● What you should do
Your answer should be the entries, repeated exactly.

● Data to process
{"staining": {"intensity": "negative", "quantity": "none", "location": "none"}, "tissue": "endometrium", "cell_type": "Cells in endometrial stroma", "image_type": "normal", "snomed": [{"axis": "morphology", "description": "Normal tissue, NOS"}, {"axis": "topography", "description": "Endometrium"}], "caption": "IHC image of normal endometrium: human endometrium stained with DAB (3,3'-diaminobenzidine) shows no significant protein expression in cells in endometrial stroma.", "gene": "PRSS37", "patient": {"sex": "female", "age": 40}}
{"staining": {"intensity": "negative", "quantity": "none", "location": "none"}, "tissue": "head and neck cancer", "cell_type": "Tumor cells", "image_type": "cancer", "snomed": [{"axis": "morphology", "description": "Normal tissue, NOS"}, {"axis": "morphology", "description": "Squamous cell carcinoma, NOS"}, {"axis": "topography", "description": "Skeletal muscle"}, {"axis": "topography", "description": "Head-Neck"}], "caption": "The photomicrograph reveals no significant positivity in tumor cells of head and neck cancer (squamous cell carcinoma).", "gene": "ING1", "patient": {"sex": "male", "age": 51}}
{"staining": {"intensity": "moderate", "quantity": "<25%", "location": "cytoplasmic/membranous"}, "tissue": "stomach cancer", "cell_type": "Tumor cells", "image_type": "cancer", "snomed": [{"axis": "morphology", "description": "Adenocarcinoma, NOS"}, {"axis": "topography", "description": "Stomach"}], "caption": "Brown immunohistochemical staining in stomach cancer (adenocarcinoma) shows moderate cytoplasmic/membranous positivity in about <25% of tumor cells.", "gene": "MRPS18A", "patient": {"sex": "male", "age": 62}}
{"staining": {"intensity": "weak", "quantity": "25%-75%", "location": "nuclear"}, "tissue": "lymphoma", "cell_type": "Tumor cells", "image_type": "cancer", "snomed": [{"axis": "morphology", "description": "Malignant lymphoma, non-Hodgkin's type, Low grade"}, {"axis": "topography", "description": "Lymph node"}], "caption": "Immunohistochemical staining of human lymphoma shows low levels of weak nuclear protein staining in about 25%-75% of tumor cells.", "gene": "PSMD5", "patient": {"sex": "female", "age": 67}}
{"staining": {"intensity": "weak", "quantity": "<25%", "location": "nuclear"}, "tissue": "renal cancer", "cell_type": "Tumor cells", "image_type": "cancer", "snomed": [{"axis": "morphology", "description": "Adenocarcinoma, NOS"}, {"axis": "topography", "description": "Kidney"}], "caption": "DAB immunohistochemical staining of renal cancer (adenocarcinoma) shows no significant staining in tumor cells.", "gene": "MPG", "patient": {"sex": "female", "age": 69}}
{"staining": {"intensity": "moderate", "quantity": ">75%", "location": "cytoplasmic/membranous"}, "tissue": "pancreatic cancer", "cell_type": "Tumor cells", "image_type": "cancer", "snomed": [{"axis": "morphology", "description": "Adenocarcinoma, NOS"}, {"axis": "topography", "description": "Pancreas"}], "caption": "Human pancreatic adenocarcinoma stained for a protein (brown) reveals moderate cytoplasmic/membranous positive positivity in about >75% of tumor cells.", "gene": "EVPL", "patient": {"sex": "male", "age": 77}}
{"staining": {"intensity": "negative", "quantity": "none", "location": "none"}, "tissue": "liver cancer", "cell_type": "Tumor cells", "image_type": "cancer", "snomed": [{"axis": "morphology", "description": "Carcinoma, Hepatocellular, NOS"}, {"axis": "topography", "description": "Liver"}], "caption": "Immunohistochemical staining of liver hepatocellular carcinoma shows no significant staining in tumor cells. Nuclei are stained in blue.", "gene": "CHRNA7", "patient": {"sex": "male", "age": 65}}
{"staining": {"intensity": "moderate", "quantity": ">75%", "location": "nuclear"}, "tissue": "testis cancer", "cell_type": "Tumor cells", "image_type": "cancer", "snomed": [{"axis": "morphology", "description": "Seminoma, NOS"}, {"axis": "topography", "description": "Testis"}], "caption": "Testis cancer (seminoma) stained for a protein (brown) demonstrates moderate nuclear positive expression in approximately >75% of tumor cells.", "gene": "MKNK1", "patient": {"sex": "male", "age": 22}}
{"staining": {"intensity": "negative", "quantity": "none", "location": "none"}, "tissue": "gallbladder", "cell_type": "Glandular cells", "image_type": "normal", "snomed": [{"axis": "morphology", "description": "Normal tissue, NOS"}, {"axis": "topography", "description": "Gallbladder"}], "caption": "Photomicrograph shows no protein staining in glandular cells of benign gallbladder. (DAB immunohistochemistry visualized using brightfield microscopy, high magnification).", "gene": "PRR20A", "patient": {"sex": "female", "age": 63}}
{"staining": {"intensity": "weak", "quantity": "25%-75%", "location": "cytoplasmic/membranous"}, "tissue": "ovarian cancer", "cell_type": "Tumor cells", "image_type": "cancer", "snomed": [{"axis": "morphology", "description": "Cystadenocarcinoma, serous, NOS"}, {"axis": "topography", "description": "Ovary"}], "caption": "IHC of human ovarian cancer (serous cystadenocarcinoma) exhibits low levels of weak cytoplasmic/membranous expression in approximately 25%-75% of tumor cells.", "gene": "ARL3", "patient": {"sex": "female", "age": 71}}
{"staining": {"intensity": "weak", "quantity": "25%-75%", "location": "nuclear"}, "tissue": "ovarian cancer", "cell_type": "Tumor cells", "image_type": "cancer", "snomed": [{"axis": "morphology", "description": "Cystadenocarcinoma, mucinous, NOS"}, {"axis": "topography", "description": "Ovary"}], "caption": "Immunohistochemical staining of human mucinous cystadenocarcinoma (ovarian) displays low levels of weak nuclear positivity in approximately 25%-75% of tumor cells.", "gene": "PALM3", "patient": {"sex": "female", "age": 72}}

● Solution below
{"staining": {"intensity": "negative", "quantity": "none", "location": "none"}, "tissue": "endometrium", "cell_type": "Cells in endometrial stroma", "image_type": "normal", "snomed": [{"axis": "morphology", "description": "Normal tissue, NOS"}, {"axis": "topography", "description": "Endometrium"}], "caption": "IHC image of normal endometrium: human endometrium stained with DAB (3,3'-diaminobenzidine) shows no significant protein expression in cells in endometrial stroma.", "gene": "PRSS37", "patient": {"sex": "female", "age": 40}}
{"staining": {"intensity": "negative", "quantity": "none", "location": "none"}, "tissue": "head and neck cancer", "cell_type": "Tumor cells", "image_type": "cancer", "snomed": [{"axis": "morphology", "description": "Normal tissue, NOS"}, {"axis": "morphology", "description": "Squamous cell carcinoma, NOS"}, {"axis": "topography", "description": "Skeletal muscle"}, {"axis": "topography", "description": "Head-Neck"}], "caption": "The photomicrograph reveals no significant positivity in tumor cells of head and neck cancer (squamous cell carcinoma).", "gene": "ING1", "patient": {"sex": "male", "age": 51}}
{"staining": {"intensity": "moderate", "quantity": "<25%", "location": "cytoplasmic/membranous"}, "tissue": "stomach cancer", "cell_type": "Tumor cells", "image_type": "cancer", "snomed": [{"axis": "morphology", "description": "Adenocarcinoma, NOS"}, {"axis": "topography", "description": "Stomach"}], "caption": "Brown immunohistochemical staining in stomach cancer (adenocarcinoma) shows moderate cytoplasmic/membranous positivity in about <25% of tumor cells.", "gene": "MRPS18A", "patient": {"sex": "male", "age": 62}}
{"staining": {"intensity": "weak", "quantity": "25%-75%", "location": "nuclear"}, "tissue": "lymphoma", "cell_type": "Tumor cells", "image_type": "cancer", "snomed": [{"axis": "morphology", "description": "Malignant lymphoma, non-Hodgkin's type, Low grade"}, {"axis": "topography", "description": "Lymph node"}], "caption": "Immunohistochemical staining of human lymphoma shows low levels of weak nuclear protein staining in about 25%-75% of tumor cells.", "gene": "PSMD5", "patient": {"sex": "female", "age": 67}}
{"staining": {"intensity": "weak", "quantity": "<25%", "location": "nuclear"}, "tissue": "renal cancer", "cell_type": "Tumor cells", "image_type": "cancer", "snomed": [{"axis": "morphology", "description": "Adenocarcinoma, NOS"}, {"axis": "topography", "description": "Kidney"}], "caption": "DAB immunohistochemical staining of renal cancer (adenocarcinoma) shows no significant staining in tumor cells.", "gene": "MPG", "patient": {"sex": "female", "age": 69}}
{"staining": {"intensity": "moderate", "quantity": ">75%", "location": "cytoplasmic/membranous"}, "tissue": "pancreatic cancer", "cell_type": "Tumor cells", "image_type": "cancer", "snomed": [{"axis": "morphology", "description": "Adenocarcinoma, NOS"}, {"axis": "topography", "description": "Pancreas"}], "caption": "Human pancreatic adenocarcinoma stained for a protein (brown) reveals moderate cytoplasmic/membranous positive positivity in about >75% of tumor cells.", "gene": "EVPL", "patient": {"sex": "male", "age": 77}}
{"staining": {"intensity": "negative", "quantity": "none", "location": "none"}, "tissue": "liver cancer", "cell_type": "Tumor cells", "image_type": "cancer", "snomed": [{"axis": "morphology", "description": "Carcinoma, Hepatocellular, NOS"}, {"axis": "topography", "description": "Liver"}], "caption": "Immunohistochemical staining of liver hepatocellular carcinoma shows no significant staining in tumor cells. Nuclei are stained in blue.", "gene": "CHRNA7", "patient": {"sex": "male", "age": 65}}
{"staining": {"intensity": "moderate", "quantity": ">75%", "location": "nuclear"}, "tissue": "testis cancer", "cell_type": "Tumor cells", "image_type": "cancer", "snomed": [{"axis": "morphology", "description": "Seminoma, NOS"}, {"axis": "topography", "description": "Testis"}], "caption": "Testis cancer (seminoma) stained for a protein (brown) demonstrates moderate nuclear positive expression in approximately >75% of tumor cells.", "gene": "MKNK1", "patient": {"sex": "male", "age": 22}}
{"staining": {"intensity": "negative", "quantity": "none", "location": "none"}, "tissue": "gallbladder", "cell_type": "Glandular cells", "image_type": "normal", "snomed": [{"axis": "morphology", "description": "Normal tissue, NOS"}, {"axis": "topography", "description": "Gallbladder"}], "caption": "Photomicrograph shows no protein staining in glandular cells of benign gallbladder. (DAB immunohistochemistry visualized using brightfield microscopy, high magnification).", "gene": "PRR20A", "patient": {"sex": "female", "age": 63}}
{"staining": {"intensity": "weak", "quantity": "25%-75%", "location": "cytoplasmic/membranous"}, "tissue": "ovarian cancer", "cell_type": "Tumor cells", "image_type": "cancer", "snomed": [{"axis": "morphology", "description": "Cystadenocarcinoma, serous, NOS"}, {"axis": "topography", "description": "Ovary"}], "caption": "IHC of human ovarian cancer (serous cystadenocarcinoma) exhibits low levels of weak cytoplasmic/membranous expression in approximately 25%-75% of tumor cells.", "gene": "ARL3", "patient": {"sex": "female", "age": 71}}
{"staining": {"intensity": "weak", "quantity": "25%-75%", "location": "nuclear"}, "tissue": "ovarian cancer", "cell_type": "Tumor cells", "image_type": "cancer", "snomed": [{"axis": "morphology", "description": "Cystadenocarcinoma, mucinous, NOS"}, {"axis": "topography", "description": "Ovary"}], "caption": "Immunohistochemical staining of human mucinous cystadenocarcinoma (ovarian) displays low levels of weak nuclear positivity in approximately 25%-75% of tumor cells.", "gene": "PALM3", "patient": {"sex": "female", "age": 72}}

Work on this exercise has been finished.